10. Could you please explain what the avg_amt in the data set represents?
Here is the definition on avg_amt:

avg_amt = amount divided by transaction count, for a given week.

11. What would be the recommended size and composition of the team?

Our official website states that while we do not permit collusion, we understand the importance of collaboration. Hence, teams are capped at three members. Should multiple submissions come from the same organization, we simply require a justification.

12. What are the time commitments associated with the first phase of the challenge?

The challenge consists of two phases. The first phase is about crafting a proposal in response to the questions and problems we’ve presented on our website. The time this phase takes will vary based on your team’s availability.

13. Is there any financial support available to the participants?

We provide financial support in the second phase, which involves tool development. This funding is designed to allow your team to concentrate on developing your proposal, which should be scalable and evaluated by us for its potential.

14. Is there a universal scale for Epsilon to compare implementations of a DP pipeline?

The scale for Epsilon isn’t universally defined; however, a smaller Epsilon, around one or two, is generally preferred for statistical releases. In machine learning models, it’s more common to see Epsilon values pushed to between eight and ten. The key consideration isn’t adhering to a strict rule but rather demonstrating that the privacy budget has been utilized judiciously. This means showing how, within the confines of a fixed privacy budget, the application remains useful within the confines of a fixed privacy budget,, particularly for purposes like epidemiological research. The overarching guideline is to keep Epsilon as low as feasible while still extracting meaningful data. It’s important to clearly articulate how the privacy budget is allocated throughout your methodology to derive insights from the actual dataset. This approach to using and justifying the Epsilon value is what’s generally expected.
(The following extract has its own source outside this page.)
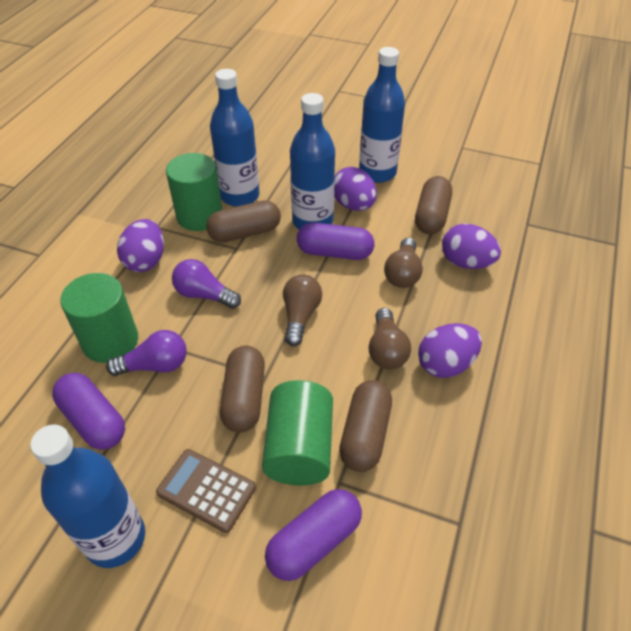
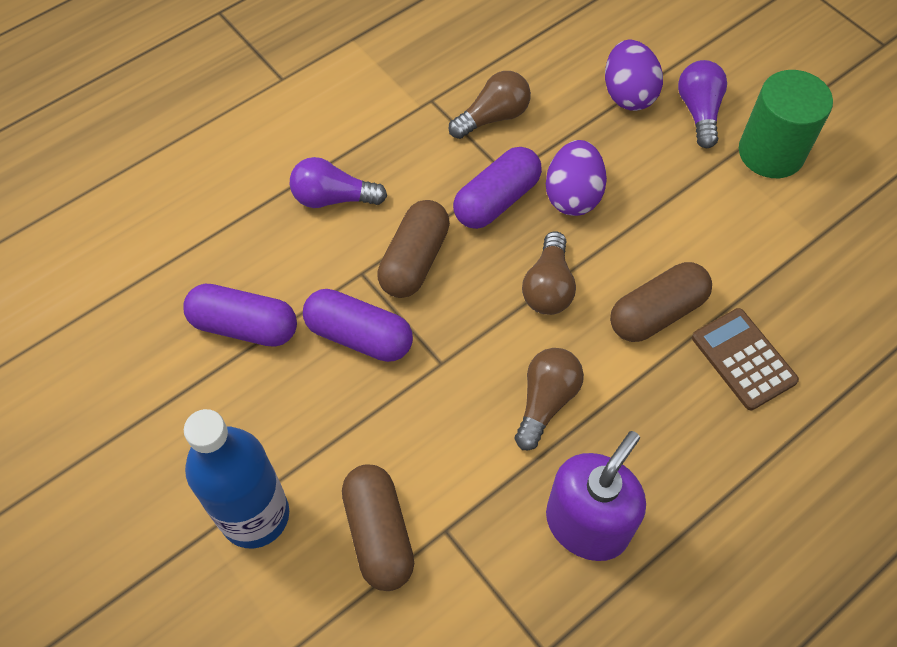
blue bottle: [30,424,145,568] [210,69,259,207] [290,93,335,230] [359,47,405,183] = 4 -> [184,409,289,549] = 1
brown capsule: [206,200,281,242] [220,346,265,433] [339,380,392,472] [415,176,452,234] = 4 -> [342,464,414,591] [377,200,450,298] [610,262,712,342] = 3
green cylinder: [60,273,138,363] [166,153,222,231] [262,380,333,486] = 3 -> [739,70,833,178] = 1
purple egg: [117,219,164,272] [334,167,377,211] [418,323,482,378] [442,224,501,269] = 4 -> [546,140,607,216] [605,40,663,111] = 2
purple soap dispenser: none = 0 -> [546,431,646,561] = 1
15. Regarding the tools we develop as part of this challenge, are teams permitted to publish academic papers or articles on them afterward?

Teams are allowed to publish papers on the tools they develop. Our funders are advocates for supporting research. However, it is essential to follow a specific process for publication. If your project is selected, the terms of reference will outline this process. So, while we encourage research and publication, adhering to the outlined procedures is important.